Records from a dataset:
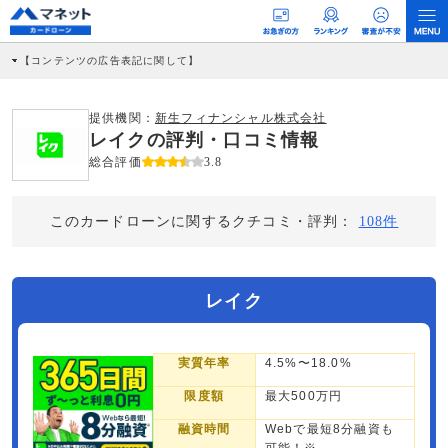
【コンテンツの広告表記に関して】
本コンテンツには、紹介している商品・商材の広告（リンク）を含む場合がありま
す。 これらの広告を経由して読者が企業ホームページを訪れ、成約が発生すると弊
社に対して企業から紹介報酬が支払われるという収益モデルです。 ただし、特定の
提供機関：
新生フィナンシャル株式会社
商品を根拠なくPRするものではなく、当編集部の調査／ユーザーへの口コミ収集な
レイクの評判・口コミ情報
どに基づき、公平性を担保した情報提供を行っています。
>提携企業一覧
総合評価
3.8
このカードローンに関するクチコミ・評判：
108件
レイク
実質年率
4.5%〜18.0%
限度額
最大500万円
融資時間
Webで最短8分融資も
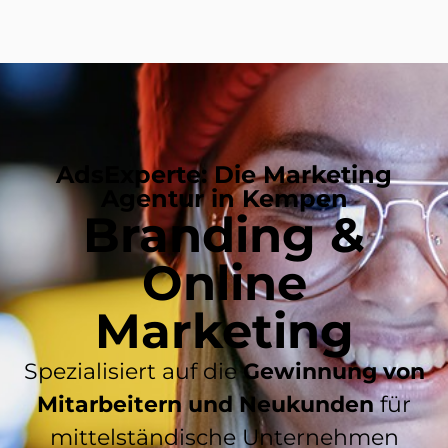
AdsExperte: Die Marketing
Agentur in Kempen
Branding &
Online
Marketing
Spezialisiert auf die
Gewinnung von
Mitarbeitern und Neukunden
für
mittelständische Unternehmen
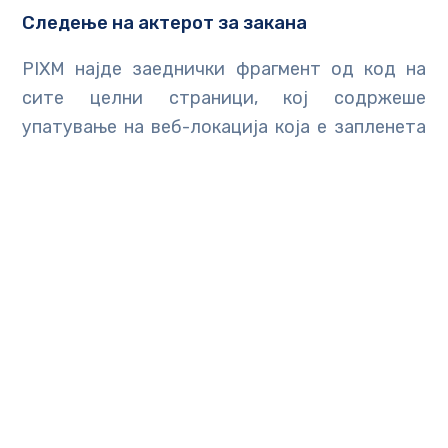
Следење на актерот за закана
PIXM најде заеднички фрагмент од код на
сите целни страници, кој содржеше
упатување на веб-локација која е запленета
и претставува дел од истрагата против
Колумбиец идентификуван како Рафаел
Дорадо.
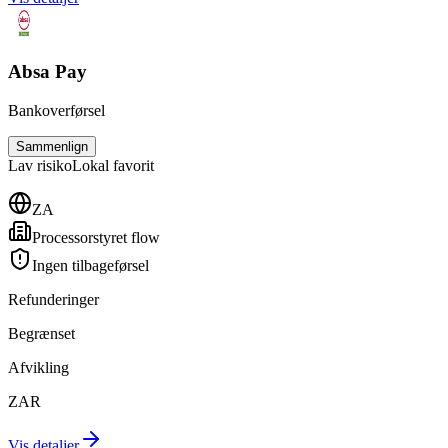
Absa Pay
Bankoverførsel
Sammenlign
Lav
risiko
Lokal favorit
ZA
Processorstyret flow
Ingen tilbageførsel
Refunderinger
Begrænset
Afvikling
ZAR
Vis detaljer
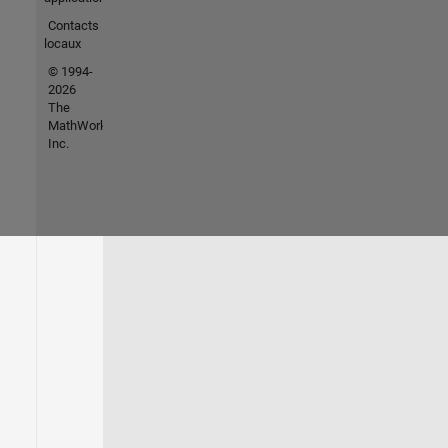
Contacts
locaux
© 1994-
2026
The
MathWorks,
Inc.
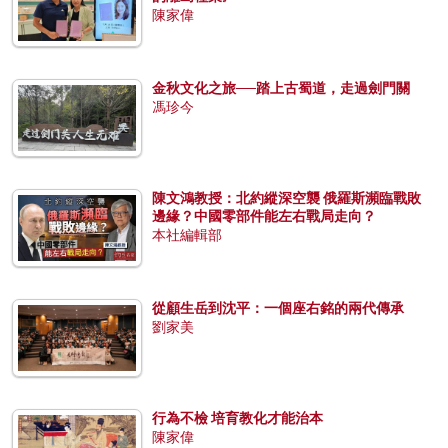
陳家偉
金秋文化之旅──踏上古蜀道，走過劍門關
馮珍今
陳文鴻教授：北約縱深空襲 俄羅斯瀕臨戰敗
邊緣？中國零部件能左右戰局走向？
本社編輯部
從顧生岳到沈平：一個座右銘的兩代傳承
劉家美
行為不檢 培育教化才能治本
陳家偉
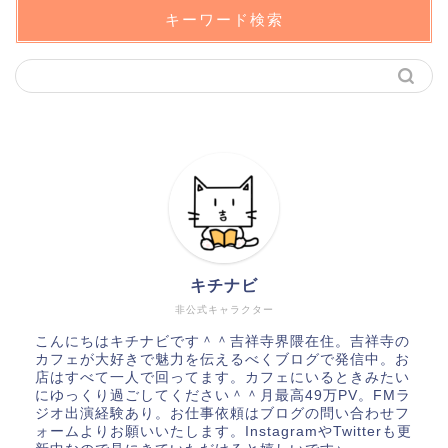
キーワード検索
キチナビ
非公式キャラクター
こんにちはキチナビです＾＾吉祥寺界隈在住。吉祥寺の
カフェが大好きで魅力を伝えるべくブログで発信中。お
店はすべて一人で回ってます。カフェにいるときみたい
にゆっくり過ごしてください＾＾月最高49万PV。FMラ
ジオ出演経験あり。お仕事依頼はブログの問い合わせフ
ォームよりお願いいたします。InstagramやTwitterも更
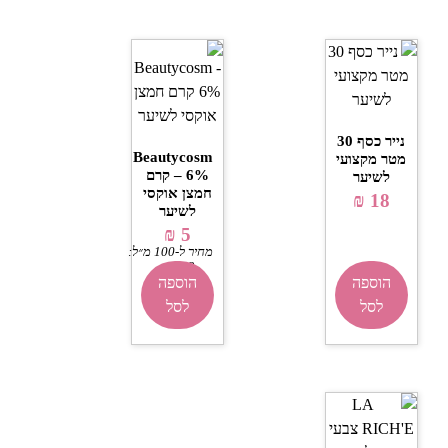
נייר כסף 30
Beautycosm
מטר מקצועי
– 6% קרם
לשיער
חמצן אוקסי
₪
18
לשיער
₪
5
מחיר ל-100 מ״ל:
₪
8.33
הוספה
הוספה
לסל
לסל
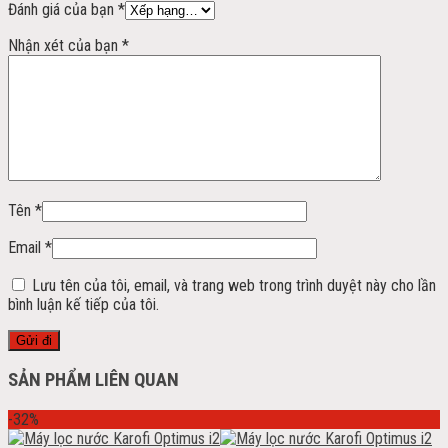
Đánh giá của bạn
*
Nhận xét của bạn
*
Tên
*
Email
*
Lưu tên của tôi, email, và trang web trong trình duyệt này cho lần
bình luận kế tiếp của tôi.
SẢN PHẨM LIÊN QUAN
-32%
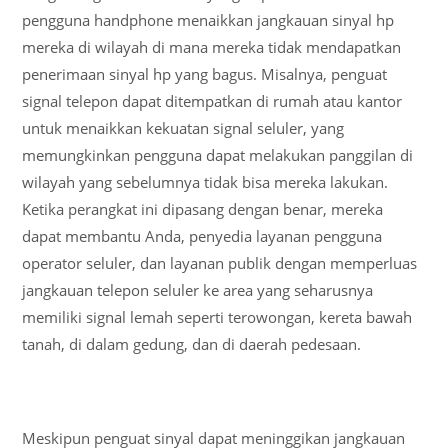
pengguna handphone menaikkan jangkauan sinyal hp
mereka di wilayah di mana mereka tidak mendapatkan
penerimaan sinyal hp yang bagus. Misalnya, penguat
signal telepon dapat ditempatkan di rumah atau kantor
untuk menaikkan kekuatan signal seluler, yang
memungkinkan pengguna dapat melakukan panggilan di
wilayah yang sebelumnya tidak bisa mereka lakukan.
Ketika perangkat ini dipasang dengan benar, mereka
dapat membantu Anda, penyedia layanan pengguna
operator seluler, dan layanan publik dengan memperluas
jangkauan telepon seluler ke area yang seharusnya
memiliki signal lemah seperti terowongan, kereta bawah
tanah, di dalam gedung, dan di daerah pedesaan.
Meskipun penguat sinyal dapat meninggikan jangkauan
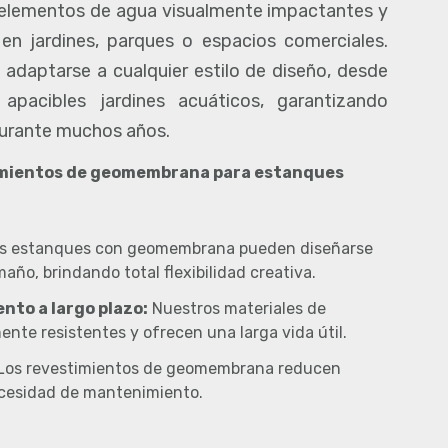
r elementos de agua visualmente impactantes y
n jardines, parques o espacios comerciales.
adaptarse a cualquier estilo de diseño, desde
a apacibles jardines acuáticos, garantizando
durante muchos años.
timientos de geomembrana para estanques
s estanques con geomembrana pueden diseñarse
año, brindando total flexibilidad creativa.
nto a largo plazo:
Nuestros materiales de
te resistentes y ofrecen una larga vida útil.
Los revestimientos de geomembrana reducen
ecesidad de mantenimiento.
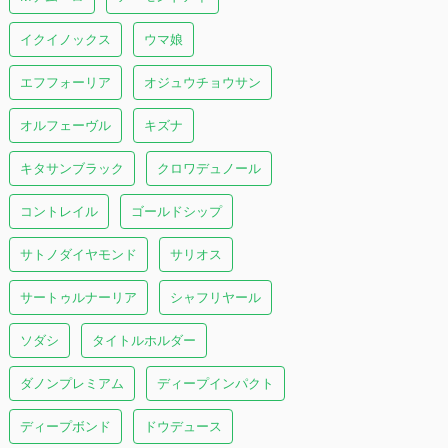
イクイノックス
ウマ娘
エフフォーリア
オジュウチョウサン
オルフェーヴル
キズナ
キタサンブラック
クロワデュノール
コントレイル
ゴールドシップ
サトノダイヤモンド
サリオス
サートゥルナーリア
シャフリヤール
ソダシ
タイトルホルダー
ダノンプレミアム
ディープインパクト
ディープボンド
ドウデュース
==
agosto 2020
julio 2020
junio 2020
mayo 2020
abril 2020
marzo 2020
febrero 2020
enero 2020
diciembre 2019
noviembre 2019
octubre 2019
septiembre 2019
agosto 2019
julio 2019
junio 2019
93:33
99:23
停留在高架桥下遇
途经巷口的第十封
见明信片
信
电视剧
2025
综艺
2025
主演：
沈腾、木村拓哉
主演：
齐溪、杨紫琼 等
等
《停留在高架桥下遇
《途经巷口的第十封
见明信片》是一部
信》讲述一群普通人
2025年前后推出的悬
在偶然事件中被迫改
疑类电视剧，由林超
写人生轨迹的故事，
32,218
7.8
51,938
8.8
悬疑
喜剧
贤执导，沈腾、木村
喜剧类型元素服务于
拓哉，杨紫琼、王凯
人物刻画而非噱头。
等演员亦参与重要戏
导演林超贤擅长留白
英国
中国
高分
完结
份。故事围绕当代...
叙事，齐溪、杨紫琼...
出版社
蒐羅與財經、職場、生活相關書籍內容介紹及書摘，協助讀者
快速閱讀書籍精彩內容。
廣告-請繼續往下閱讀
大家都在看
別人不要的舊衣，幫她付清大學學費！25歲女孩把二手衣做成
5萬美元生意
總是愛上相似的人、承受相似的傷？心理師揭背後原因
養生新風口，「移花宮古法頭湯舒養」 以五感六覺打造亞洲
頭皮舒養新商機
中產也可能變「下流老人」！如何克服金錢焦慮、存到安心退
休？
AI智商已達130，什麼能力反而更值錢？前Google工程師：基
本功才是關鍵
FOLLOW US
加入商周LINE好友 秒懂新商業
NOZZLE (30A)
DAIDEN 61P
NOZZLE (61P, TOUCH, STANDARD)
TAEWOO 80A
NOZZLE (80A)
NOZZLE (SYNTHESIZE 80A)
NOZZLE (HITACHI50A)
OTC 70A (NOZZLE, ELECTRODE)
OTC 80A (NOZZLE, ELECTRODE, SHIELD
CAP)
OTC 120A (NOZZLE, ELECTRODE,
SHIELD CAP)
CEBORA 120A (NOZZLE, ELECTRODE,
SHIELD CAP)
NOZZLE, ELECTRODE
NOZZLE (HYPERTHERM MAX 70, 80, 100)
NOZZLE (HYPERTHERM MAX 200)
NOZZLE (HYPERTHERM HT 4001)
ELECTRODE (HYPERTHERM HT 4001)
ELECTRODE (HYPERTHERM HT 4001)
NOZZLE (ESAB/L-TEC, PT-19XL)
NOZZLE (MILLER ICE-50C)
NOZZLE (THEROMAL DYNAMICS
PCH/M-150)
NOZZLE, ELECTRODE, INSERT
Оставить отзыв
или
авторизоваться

Exercise goal: Reproduce each line of the records in which the string "ELECTRODE" appears.

Expected output:
OTC 70A (NOZZLE, ELECTRODE)
OTC 80A (NOZZLE, ELECTRODE, SHIELD
OTC 120A (NOZZLE, ELECTRODE,
CEBORA 120A (NOZZLE, ELECTRODE,
NOZZLE, ELECTRODE
ELECTRODE (HYPERTHERM HT 4001)
ELECTRODE (HYPERTHERM HT 4001)
NOZZLE, ELECTRODE, INSERT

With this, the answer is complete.